A pile of shit—Vanessa scowled—but she couldn’t dismiss Fournier’s question. She shared it.
>
Their shoulders pressed together as the driver guided the Mercedes into a second sharp turn, accelerating markedly. She contracted away from him again.
But he leaned even closer, his breath warm against her ear as he said, “Les ennuis vous suivent partout.”
As Vanessa watched the bridge and Seine below blurring together, she said nothing. At this moment she thought Fournier might be right—trouble did seem to follow her around.
11
Once again Vanessa stood in the courtyard of the Louvre, surrounded by devastation in the aftermath of the bombing; the museum and the Glass Pyramid seemed diminished to mere human scale, left vulnerable in a way they had not been hours earlier. The deepening gloom of winter’s early dusk did nothing to dispel her dark mood, and neither did Fournier’s questions.
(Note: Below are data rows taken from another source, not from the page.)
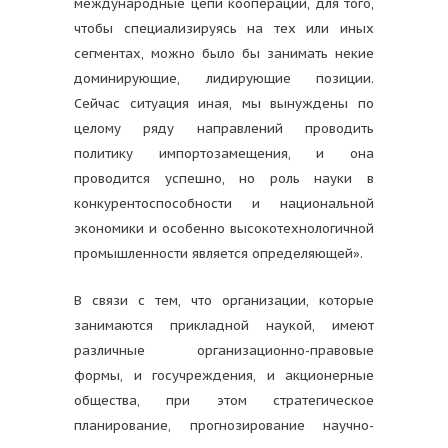
международные цепи кооперации, для того,
чтобы специализируясь на тех или иных
сегментах, можно было бы занимать некие
доминирующие, лидирующие позиции.
Сейчас ситуация иная, мы вынуждены по
целому ряду направлений проводить
политику импортозамещения, и она
проводится успешно, но роль науки в
конкурентоспособности и национальной
экономики и особенно высокотехнологичной
промышленности является определяющей».
В связи с тем, что организации, которые
занимаются прикладной наукой, имеют
различные организационно-правовые
формы, и госучреждения, и акционерные
общества, при этом стратегическое
планирование, прогнозирование научно-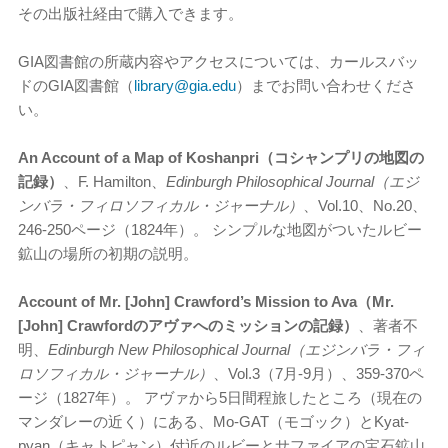
その出版社経由で購入できます。
GIA図書館の所蔵内容やアクセスについては、カールスバッ
ドのGIA図書館（
library@gia.edu
）までお問い合わせくださ
い。
An Account of a Map of Koshanpri（コシャンプリの地図の
記録）
、F. Hamilton、
Edinburgh Philosophical Journal（エジ
ンバラ・フィロソフィカル・ジャーナル）
、Vol.10、No.20、
246-250ページ（1824年）。 シンプルな地図がついたルビー
鉱山の場所の初期の説明。
Account of Mr. [John] Crawford’s Mission to Ava（Mr.
[John] Crawfordのアヴァへのミッションの記録）
、著者不
明、
Edinburgh New Philosophical Journal（エジンバラ・フィ
ロソフィカル・ジャーナル）
、Vol.3（7月-9月）、359-370ペ
ージ（1827年）。 アヴァから5日間程旅したところ（現在の
マンダレーの近く）にある、Mo-GAT（モゴック）とKyat-
pyan（キャトピャン）付近のルビーとサファイアの宝石鉱山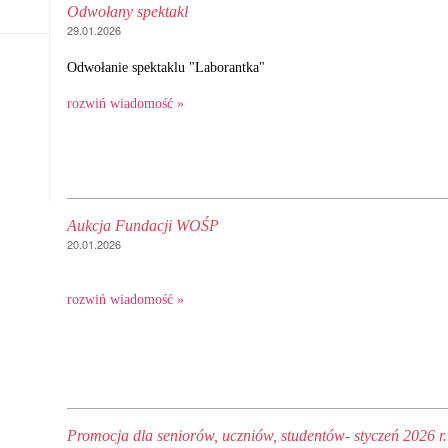
Odwołany spektakl
29.01.2026
Odwołanie spektaklu "Laborantka"
rozwiń wiadomość »
Aukcja Fundacji WOŚP
20.01.2026
rozwiń wiadomość »
Promocja dla seniorów, uczniów, studentów- styczeń 2026 r.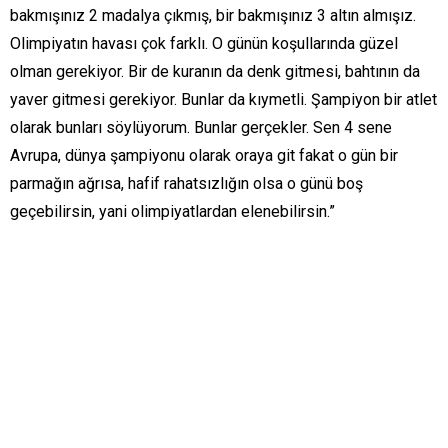
bakmışınız 2 madalya çıkmış, bir bakmışınız 3 altın almışız.
Olimpiyatın havası çok farklı. O günün koşullarında güzel
olman gerekiyor. Bir de kuranın da denk gitmesi, bahtının da
yaver gitmesi gerekiyor. Bunlar da kıymetli. Şampiyon bir atlet
olarak bunları söylüyorum. Bunlar gerçekler. Sen 4 sene
Avrupa, dünya şampiyonu olarak oraya git fakat o gün bir
parmağın ağrısa, hafif rahatsızlığın olsa o günü boş
geçebilirsin, yani olimpiyatlardan elenebilirsin.”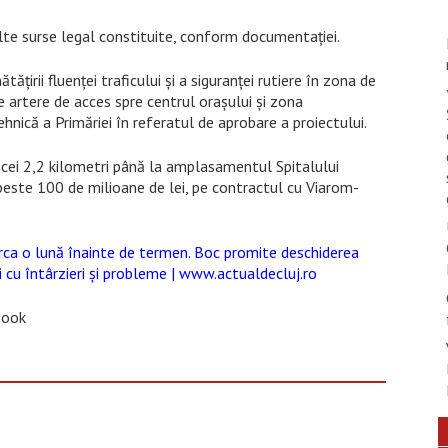
alte surse legal constituite, conform documentației.
ățirii fluenței traficului și a siguranței rutiere în zona de
te artere de acces spre centrul orașului și zona
hnică a Primăriei în referatul de aprobare a proiectului.
 cei 2,2 kilometri până la amplasamentul Spitalului
peste 100 de milioane de lei, pe contractul cu Viarom-
ca o lună înainte de termen. Boc promite deschiderea
ri cu întârzieri și probleme | www.actualdecluj.ro
book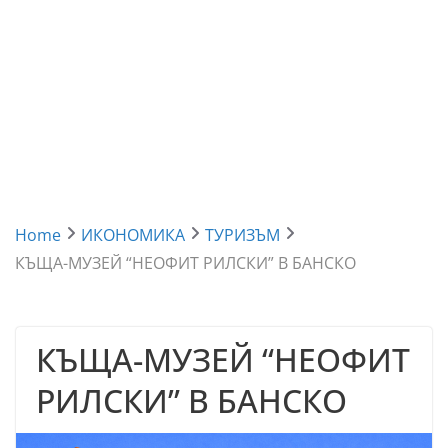
Home
ИКОНОМИКА
ТУРИЗЪМ
КЪЩА-МУЗЕЙ “НЕОФИТ РИЛСКИ” В БАНСКО
КЪЩА-МУЗЕЙ “НЕОФИТ
РИЛСКИ” В БАНСКО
She’d answered a dozen during the walk-through inside the museum, where she shared a chronology of her actions preceding the bombing.
“Why plan a meeting in such a public place?” Fournier made no effort to mask his censure. “Our people would never do that.”
“I was concerned about it,” she said sharply; she hated being quizzed and she knew it showed on her face. “But Farid had a narrow window for the meet and he was taking a huge risk to get his information to us, so when he named this spot, we felt his information was of such value, and time was of the essence, so, ultimately, we felt we had no choice but to agree.”
Fournier’s response was a grunt as he strode directly beyond barriers and into the restricted area.
Vanessa followed, ducking beneath thick yellow tape to where investigators and dozens of emergency personnel sifted through debris. Only a few wore yellow hazmat suits. Except for a large zone cordoned off in the Tuileries—where the bomb squad under the cover of tents was dealing with the dud RDD—surrounding areas had been tested for radiation contamination and declared clean.
Fournier jabbed a finger her way. “Show me exactly where you were standing when the bomb exploded.”